EXERCISE AIM: Can you update the opinion piece by repeating it from the words "Austin Mardon, an" through "looking to do.", with "jail" swapped for "prison"?

PROVIDED PASSAGE:
[Start of section]

CityOpinion

EPS thankfully not treating mental health patients at remand centre

In case you missed it, last Monday in a budget briefing, the Edmonton Police Service announced a plan to treat mental health patients at the Edmonton Remand Centre. The reasoning behind this is that patients who are involuntarily taken in by police because they pose a risk to themselves or others face long wait times in emergency departments, taking police off the street for hours at a time — a combined total of 202 hours between Sept. 22 and Oct. 19 of this year, according to the briefing.

Naturally, this idea wasn’t well received when it reached the public on Wednesday, and mental health advocates rightfully freaked the fuck out. On Nov. 26, EPS announced that plans to treat mental health patients at the Edmonton Remand Centre were “off the table.” But whether or not the Remand Centre had the resources necessary to treat these patients is irrelevant — the Remand Centre is a place for prisoners, and taking people who have not committed a crime there only serves to further stigmatize mental health problems, and create distrust between patients and police.

Austin Mardon, an Order of Canada recipient living with schizophrenia, spoke with the Edmonton Journal on Thursday: “We’re afraid of the police. I’m afraid of the police and I don’t want to be put in jail (…) There’s a clear delineation between being sick and doing a crime.”

In Wednesday’s Journal, Paula Simon wrote: “Are you really going to call 911 for help with your hallucinating and agitated grandmother with Alzheimer’s, or your teenager with schizophrenia, if you think they might be taken to a jail?”

Not only was the plan unethical and possibly even dangerous, but it would involve changing the Alberta Mental Health Act, which Alberta Health has confirmed in a written statement that it is not looking to do.

[End of section]

DATASET EXCERPT:
[Start of section]

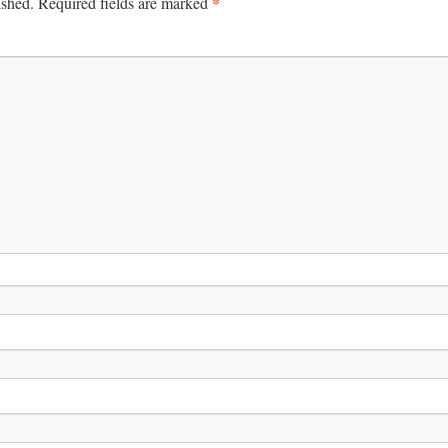
*
ished.
Required fields are marked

[End of section]

PROBLEM SOLUTION:
Austin Mardon, an Order of Canada recipient living with schizophrenia, spoke with the Edmonton Journal on Thursday: “We’re afraid of the police. I’m afraid of the police and I don’t want to be put in prison (…) There’s a clear delineation between being sick and doing a crime.”

In Wednesday’s Journal, Paula Simon wrote: “Are you really going to call 911 for help with your hallucinating and agitated grandmother with Alzheimer’s, or your teenager with schizophrenia, if you think they might be taken to a prison?”

Not only was the plan unethical and possibly even dangerous, but it would involve changing the Alberta Mental Health Act, which Alberta Health has confirmed in a written statement that it is not looking to do.